Der spektakuläre Untergang an Schottlands Küste vor 101 Jahren ist nicht nur für die Historiker interessant. Der Schatz in der Bucht Scapa Flow lässt heute auch die Herzen von Ingenieuren und Physikern höher schlagen. Hunderttausende Tonnen hochwertigen Stahls aus dem vornuklearen Zeitalter, der frei von Radioaktivität ist: Dieses spezielle Material - In der Fachsprache „low background steel” genannt - eignet sich besonders zur Abschirmung von sensiblen Messgeräten, die in der Medizin, dem Satellitenbau, für die Herstellung von Geigerzählern und in der Teilchenphysik genutzt werden.

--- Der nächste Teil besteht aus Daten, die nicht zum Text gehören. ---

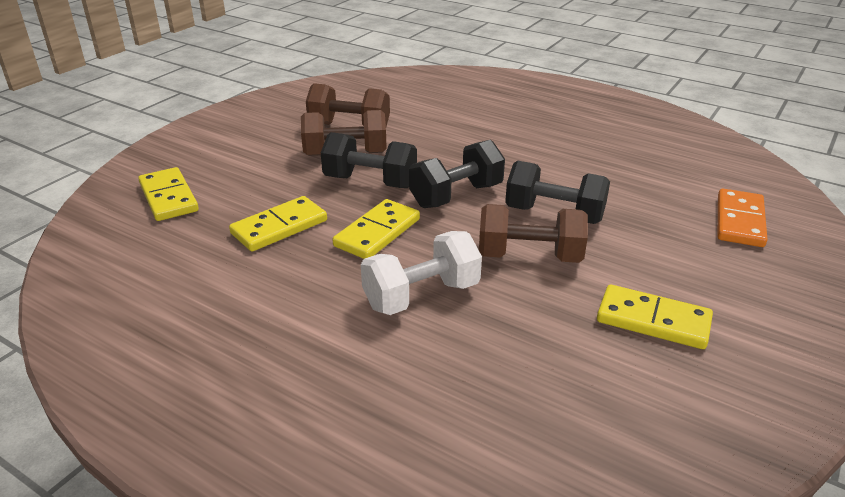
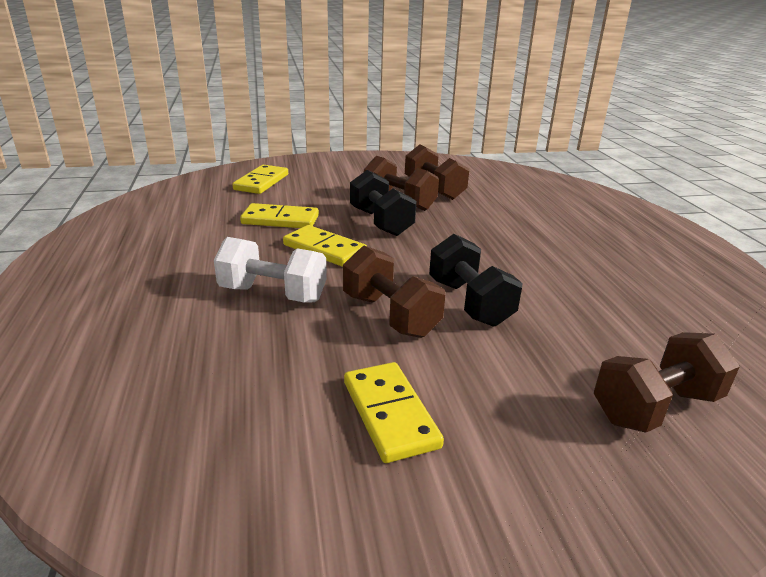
camera: 45 degrees right, 5 degrees down
(377, 233) = (324, 249): yellow domino -> yellow domino turned 45 degrees clockwise
(456, 195) = (420, 255): black dumbbell -> none
(740, 221) = (655, 407): orange domino -> brown dumbbell

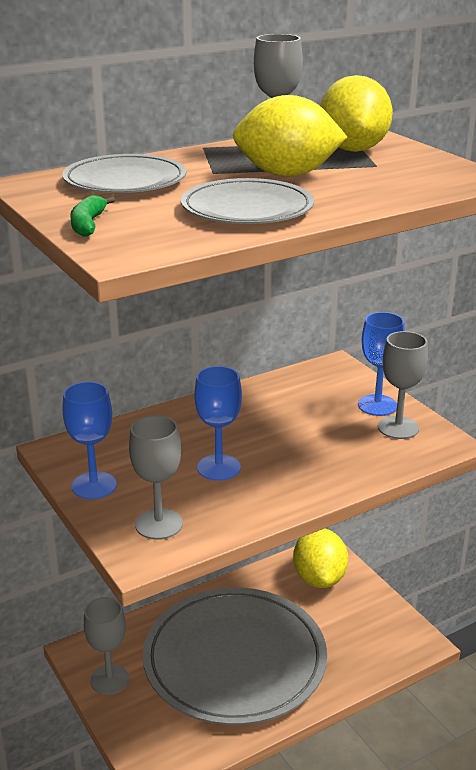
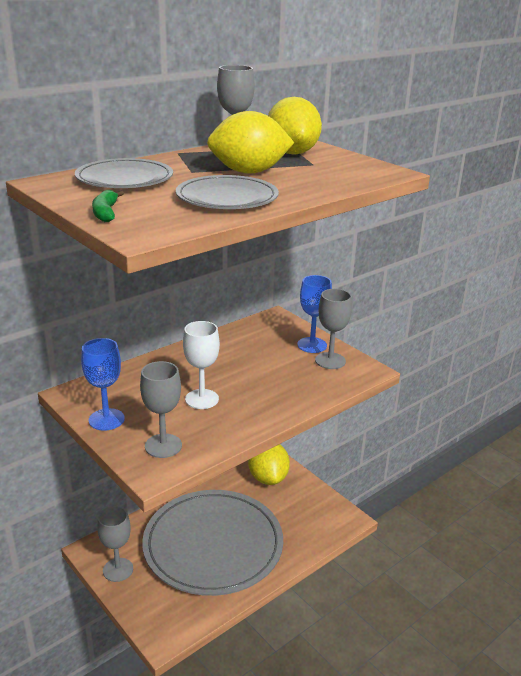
camera: 10 degrees left, 0 degrees up
(218, 467) = (202, 399): blue goblet -> white goblet

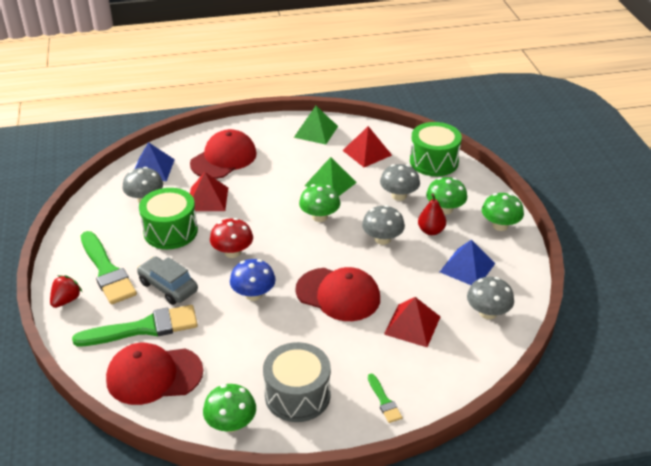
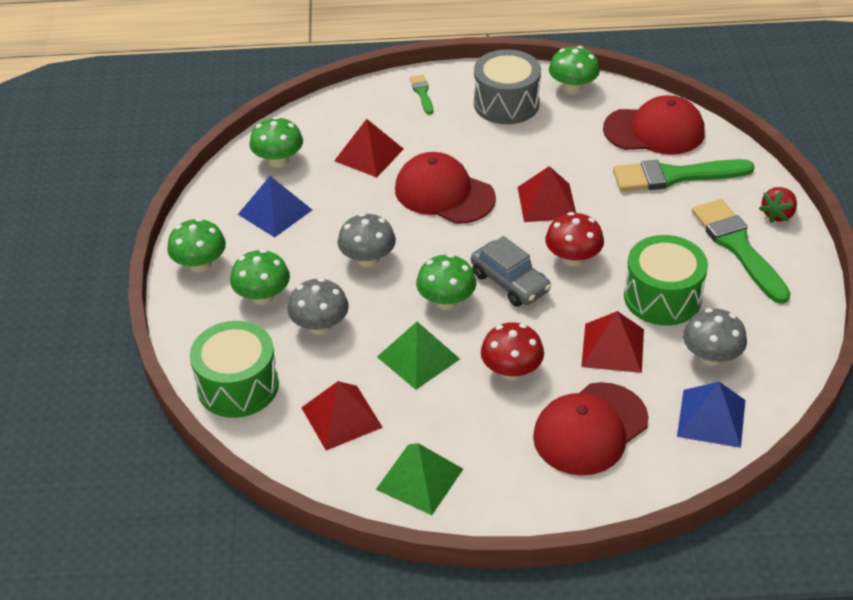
camera: 170 degrees left, 5 degrees up
(168, 287) = (653, 220): grey car -> grey car (510, 282)
(253, 294) = (547, 202): blue mushroom -> red pyramid
(271, 182) = (511, 370): none -> red mushroom
(431, 231) = (298, 265): red pear -> none
(488, 312) = (278, 160): grey mushroom -> green mushroom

„Bei den Bombenabwürfen auf Hiroshima und Nagasaki 1945 und in den weiteren überirdischen Atomtests entstanden Radionuklide, die sich seitdem durch die Luft überall verbreitet haben. Sie sind für Menschen in ihrer Verdünnung nicht gefährlich. Aber deren Strahlung stört empfindlich die Detektoren, die wir nutzen, um ganz seltene Prozesse nachzuweisen.” Thomas Müller, Direktor am Institut für Experimentelle Teilchenphysik beim KIT, geht davon aus, dass das Material der versunkenen Schlachtschiffe auch dazu genutzt werden könnte, um eines der größten Geheimnisse der Gegenwart zu lüften – das Wesen der Dunklen Materie.

Auf der Suche nach einem großen Rätsel

„Auf ihrer Reise durch unsere Galaxie trifft die Erde jeden Augenblick auf eine Art unsichtbares, ruhendes Gas, das alles durchdringt – die Dunkle Materie. Wir glauben fest daran, dass es sich bei ihr um Teilchen handelt, aber ihre Eigenschaften sind völlig unbekannt”, erzählt Müller. Um das Rätsel zu lösen, nutzen die Physiker zum Beispiel das verflüssigte Edelgas Xenon in einem Detektor.

„Xenon ist eine kalte schwere Flüssigkeit, die im Detektorgehäuse ruht. Sollte ein Teilchen der Dunklen Materie einen Xenon-Kern treffen, gibt es ein elektrisches Signal und einen Lichtblitz”. Um auszuschließen, dass Radioaktivität das Signal erzeugt, könne die Umhüllung des Detektors aus dem alten, strahlungsarmen Stahl gefertigt werden, so der Teilchenphysiker.

Das KIT beteiligt sich derzeit an der Planung des internationalen Experiments „Darwin”, bei dem eine mit 50 Tonnen flüssigen Xenons gefüllte Messkammer tief in einem Bergmassiv die unsichtbaren Teilchen nachweisen soll. Für den Bau der Kammer soll auch hochreines Metall verwendet werden.

Alte deutsche Wracks wurden bei Schottland geborgen

Zwar können Forscher grundsätzlich den „low background steel” selbst herstellen, doch es ist oft billiger, die vor 1945 gesunkenen Stahlschiffe zu bergen und ihr Material zu benutzen. Die Überreste der deutschen Armada an der Küste der Orkneys liegen in 50 bis 100 Meter tiefe und sind relativ leicht erreichbar. „Zwischen 1923 und 1939 wurden etliche Schiffe gehoben und abgewrackt, darunter 30 Torpedoboote und der Schlachtkreuzer ,Hindenburg’”, erzählt Rainer Tröndle. „Seitdem wurde aus der Scapa Flow bei Bedarf immer wieder deutscher Stahl herausgeholt.”

Nach unbestätigten Informationen sollen die Überreste der Kaiserlichen Hochseeflotte es sogar bis ins All geschafft haben. Es wird darüber spekuliert, dass die US-Raumfahrbehörde Nasa das spezielle Metall von deutschen Schiffen in ihrem ersten künstlichen Erdsatelliten Explorer 1 verbaut haben könnte.

Oder sogar in den berühmten Voyager-Sonden, die seit mehr als vier Jahrzehnten zu fernen Welten fliegen. Offiziell wurde dies aber von den USA nie bestätigt.